TEXT EXCERPT:
(begin)

Authorization status is a baseline, not a differentiator. Beyond authorization, evaluate:
| Factor | Why It Matters | How to Assess |
|---|---|---|
| Industry experience | A C3PAO that has assessed similar organizations understands your technology stack | Ask directly; request references from comparable organizations |
| Assessment team composition | The specific assessors matter, not just the organization | Ask to meet the proposed lead assessor; verify LCCA certification on Cyber AB site |
| Scheduling availability | Assessment queues run 8–12 weeks from engagement to start | Ask for current scheduling lead time upfront |
| Pre-assessment support | Some C3PAOs offer readiness reviews; others do not | Determine whether they will review your SSP before the assessment |
| Assessment scope understanding | Do they understand your environment (OT/ICS, cloud-native, multi-site)? | Provide a brief environment overview in your initial discussion |
| Pricing structure | Fixed-fee vs. time-and-materials matters for budget certainty | Request a detailed written statement of work |
| Communication quality | The engagement before assessment day predicts the engagement during it | Evaluate responsiveness and clarity in initial interactions |
Assessment Fee Ranges
Indicative CMMC Level 2 certification assessment fees from authorized C3PAOs currently range from approximately $30,000 to $100,000 for the assessment itself, exclusive of preparation services. Fee drivers include:
- Number of in-scope assets
- Number of assessment locations (multi-site assessments cost more)
- Environment complexity (cloud-heavy environments require additional time)
- Whether the C3PAO performs a pre-assessment readiness review
- Travel costs for on-site assessment activities
| Organization Profile | Indicative Assessment Fee |
|---|---|
| Small org, single site, 20–50 in-scope assets | $30,000–$50,000 |
| Mid-size org, single/dual site, 50–200 assets | $45,000–$75,000 |
| Large org, multi-site, complex environment | $60,000–$100,000+ |
3. What Assessors Actually Do: The Assessment Methodology
The CMMC Assessment Guide Level 2 (DoD CIO, Version 2.13 or current) is the assessor's manual. Understanding it from the assessor's perspective transforms preparation from guesswork into a structured readiness exercise.

(end)

GIVEN RECORDS:
(begin)

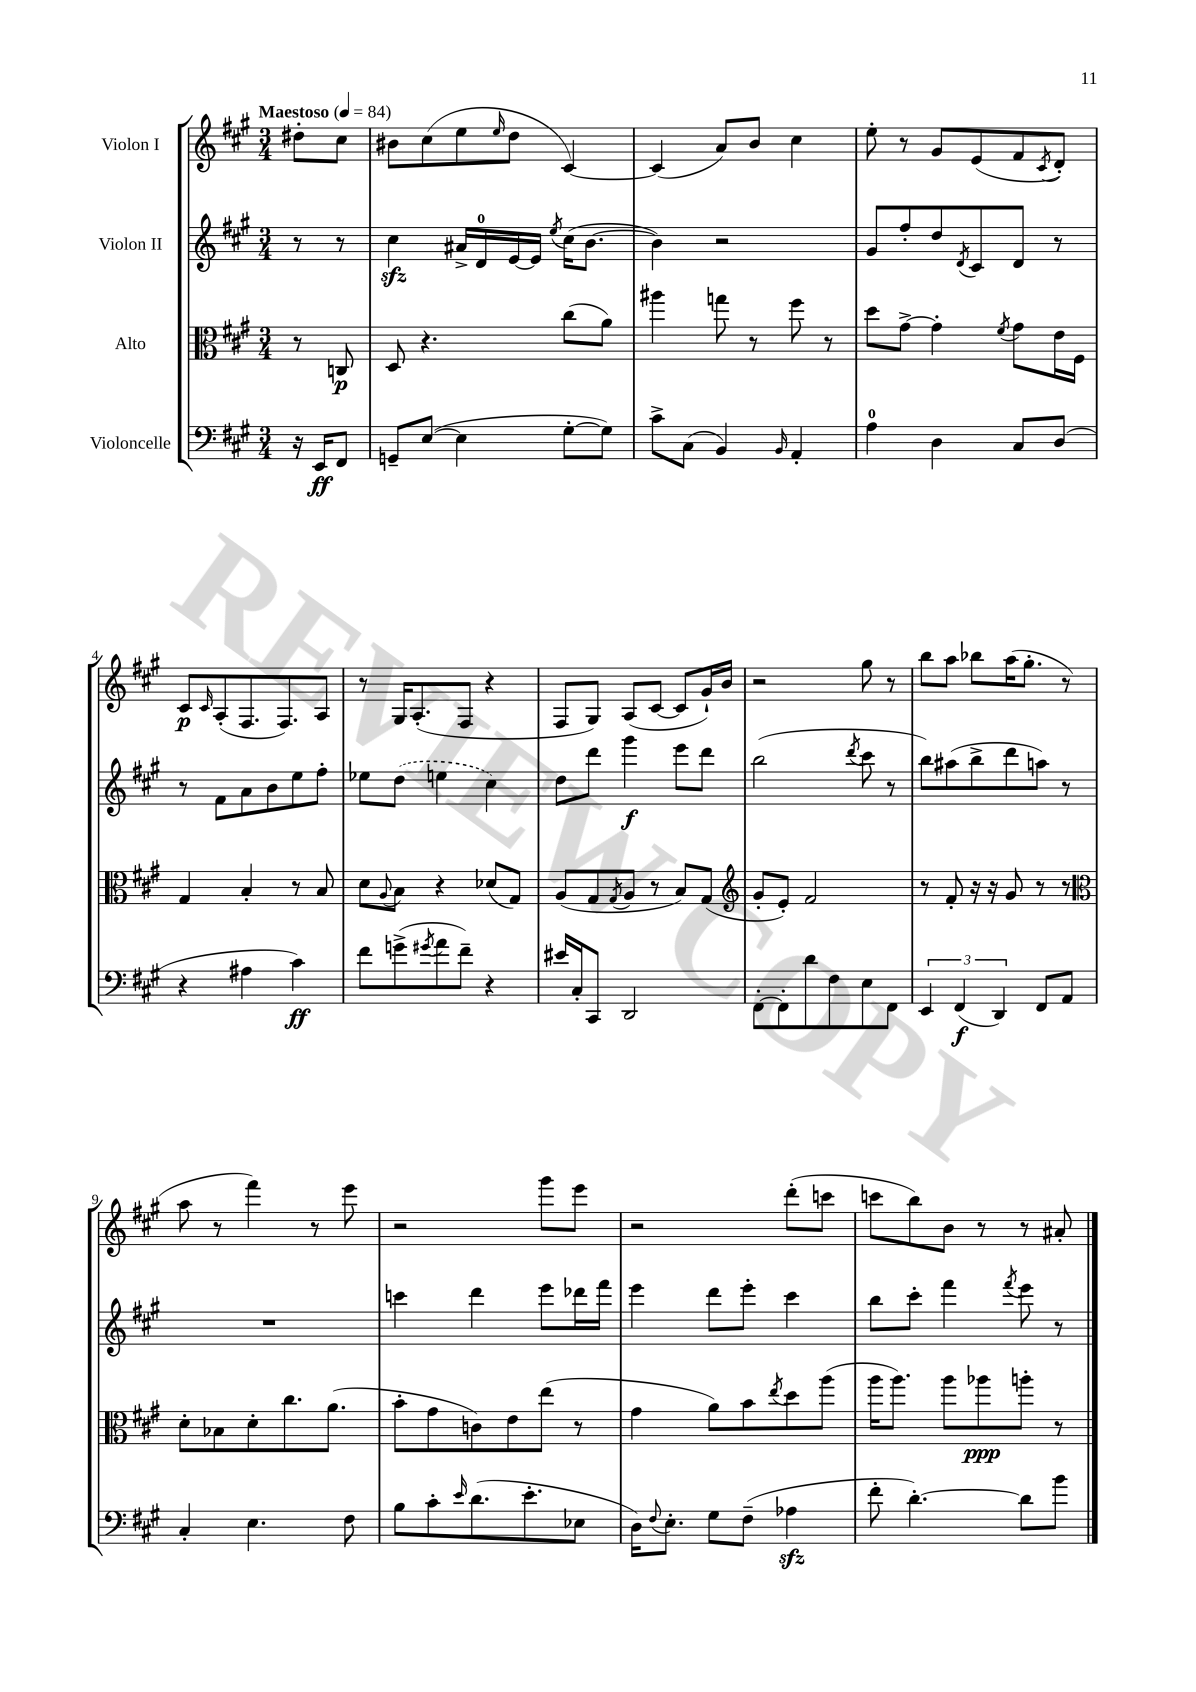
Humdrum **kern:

**kern	**kern	**kern	**kern
*staff4	*staff3	*staff2	*staff1
*clefF4	*clefC3	*clefG2	*clefG2
*k[f#c#g#]	*k[f#c#g#]	*k[f#c#g#]	*k[f#c#g#]
*M3/4	*M3/4	*M3/4	*M3/4
*MM84	*MM84	*MM84	*MM84
16r	8r	8r	8dd#'\L
16EE/LK	.	.	.
8FF#/J	8C/	8r	8cc#\J
=	=	=	=
8GG~/L	8D/	4cc#\	8b#\L
([8E/J	4.r	.	(8cc#\
4E\]	.	16a#^/LL	8ee\
.	.	16d/	.
.	.	.	16qqee/
.	.	[16e/	8dd\J
.	.	16e/]JJ	.
.	.	8qee/	.
[8G#'\L	(8cc#\L	(16cc#\LK	[4c#/)
.	.	[8.b\J	.
8G#\]J)	8a\J)	.	.
=	=	=	=
8c#^\L	4aa#\	4b\])	(4c#/]
(8C#\J	.	.	.
4BB/)	8gg\	2r	8a/L)
.	8r	.	8b/J
16qqBB/	.	.	.
4AA'/	8ff#\	.	4cc#\
.	8r	.	.
=	=	=	=
4A\	8dd\L	8g#/L	8ee'\
.	[8g#^\J	8ff#'/	8r
4D\	4g#'\]	8dd/	8g#/L
.	.	8qd/	.
.	.	8c#/	(8e/
.	8qf#/	.	.
8C#/L	8g#\L	8d/J	8f#/
.	.	.	8qc#/
(8D/J	16e\L	8r	8d'/J)
.	16F#\JJ	.	.
=	=	=	=
4r	4G#/	8r	8c#/L
.	.	.	16qqc#/
.	.	8f#\L	(8A'/
4A#\	4B'/	8a\	8.F#/
.	.	8b\	.
.	.	.	8.F#/)
4c#\)	8r	8ee\	.
.	8B/	8ff#'\J	8A/J
=	=	=	=
8f#\L	8d\L	8ee-\L	8r
.	8qqA/	.	.
(8g^\	8B\J	(8dd\J	16G#/LK
.	.	.	(8.A'/
8qg#/	.	.	.
8a\	4r	4ee\	.
8f#~\J)	.	.	8F#/J
4r	(8d-/L	4cc#\)	4r
.	8G#/J)	.	.
=	=	=	=
16e#/LL	(8A/L	8dd\L	8F#/L
16C#'/J	.	.	.
8CC#/J	8G#/	8ddd\J	8G#/J)
.	8qG#/	.	.
2DD/	8A/J	4ggg#\	(8A/L
.	8r	.	[8c#/J
.	8B/L)	8eee\L	8c#/]L
.	(8G#/J	8ddd\J	16g#`/L)
.	.	.	16b/JJ
=	=	=	=
*	*clefG2	*	*
[8FF#'\L	8g#'/L	(2bb\	2r
8FF#'\]	8e'/J)	.	.
8d\	2f#/	.	.
8F#\	.	.	.
.	.	8qddd/	.
8E\	.	8ccc#\	8gg#\
8FF#\J	.	8r	8r
=	=	=	=
6EE/	8r	8bb\L)	8bb\L
.	8f#'/	(8aa#\	8aa\J
(6FF#/	.	.	.
.	16r	8bb^\	8bb-\L
.	16r	.	.
6DD/)	.	.	.
.	8g#/	8ddd\	(16aa\K
.	.	.	8.gg#'\J
8FF#/L	8r	8aa\J)	.
8AA/J	8r	8r	8r
=	=	=	=
*	*clefC3	*	*
4C#'/	8d'\L	2.r	8aa\
.	8B-\	.	8r
4.E\	8d'\	.	4fff#\)
.	8.cc#\	.	.
.	.	.	8r
.	(8.a\J	.	.
8F#\	.	.	8eee\
=	=	=	=
8B\L	8b'\L	4ccc\	2r
8c#'\	8g#\	.	.
16qqe/	.	.	.
(8.d\	8c\)	4ddd\	.
.	8e\	.	.
8.e'\	.	.	.
.	(8ee\J	8eee\L	8ggg#\L
8E-\J	8r	16ddd-\L	8eee\J
.	.	16fff#\JJ	.
=	=	=	=
16D\LK)	4g#\	4eee\	2r
8qqF#/	.	.	.
8.E'\J	.	.	.
8G#\L	8a\L)	8ddd\L	.
(8F#~\J	8b\	8eee'\J	.
.	8qee/	.	.
4A-\	8dd\	4ccc#\	(8ddd'\L
.	(8aa\J	.	8ccc\J
=	=	=	=
8f#'\	16aa\LK	8bb\L	8ccc\L
.	8.aa\J)	.	.
[4.d'\)	.	8ccc#'\J	8bb\)
.	8aa\L	4fff#\	8b\J
.	8aa-\	.	8r
.	.	8qfff#/	.
8d\]L	8aa'\J	8eee\	8r
8b\J	8r	8r	8a#'/
==	==	==	==
*-	*-	*-	*-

(end)

WHAT YOU NEED TO DO:
[1] Answer these questions from the CMMC assessment text.
(a) How long do assessment queues run from engagement to start?
(b) What indicative assessment fee is given for a small org, single site, with 20–50 in-scope assets?
(c) Which document does the text call the assessor's manual?
[2] Rename "in-scope assets" as "covered assets" in the CMMC assessment text, and write out the part between "- Environment complexity" and "structured readiness exercise.", inclusive.
Rely on the CMMC assessment text alone here; the material plays no part.

ANSWERS TO THE TASKS:
[1]
(a) 8–12 weeks.
(b) $30,000–$50,000.
(c) The CMMC Assessment Guide Level 2 (DoD CIO, Version 2.13 or current).

[2]
- Environment complexity (cloud-heavy environments require additional time)
- Whether the C3PAO performs a pre-assessment readiness review
- Travel costs for on-site assessment activities
| Organization Profile | Indicative Assessment Fee |
|---|---|
| Small org, single site, 20–50 covered assets | $30,000–$50,000 |
| Mid-size org, single/dual site, 50–200 assets | $45,000–$75,000 |
| Large org, multi-site, complex environment | $60,000–$100,000+ |
3. What Assessors Actually Do: The Assessment Methodology
The CMMC Assessment Guide Level 2 (DoD CIO, Version 2.13 or current) is the assessor's manual. Understanding it from the assessor's perspective transforms preparation from guesswork into a structured readiness exercise.